Un’altra versione simile, Werewolf, aveva un partecipante artificiale, Deep Wolf, costruito addestrando mediante fine-tuning un LLM specificatamente su collezioni di sedute di gioco tra umani, e in diversi dei possibili ruoli di gioco dimostrava intelligenza machiavellica pari a quella umana. Naturalmente l’addestramento del LLM non solo lo specializza su questo gioco, soprattutto elude la stretta gabbia costruita intorno ai LLM di uso generale per prevenire il più possibile comportamenti poco benevoli.

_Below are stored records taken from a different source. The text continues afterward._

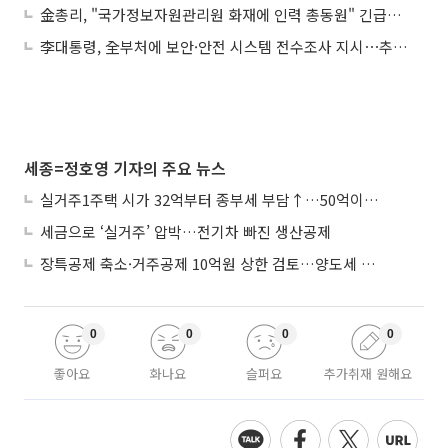
金총리, "국가정보자원관리원 화재에 인력 총동원" 긴급지시
李대통령, 全부처에 보안·안전 시스템 전수조사 지시⋯추석 물가도 당부
세종=정호영 기자의 주요 뉴스
실거주1주택 시가 32억부터 종부세 부담↑…50억이면 454→979만원
세금으로 ‘실거주’ 압박…전기차 빠진 생산공제
장특공제 축소·거주공제 10억원 상한 검토…양도세 실거주 중심 개편
0
0
0
0
좋아요
화나요
슬퍼요
추가취재 원해요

Gli studi sulla presenza di intelligenza machiavellica nei modelli di linguaggio

Assodato quindi che, pur nella scarsità e frammentazione di studi, nei più recenti LLM si intravedono barlumi di intelligenza machiavellica, sulle prospettive per il futuro incombe il paradosso espresso in questo articolo. Perseguire l’obiettivo di una intelligenza generale artificiale, con un grado di completezza e sofisticazione che si avvicini alla nostra, pare inconciliabile con il proposito di emendarla da ogni potenziale comportamento “cattivo”. Una intelligenza epurata della sua componente machiavellica non sarebbe più umana.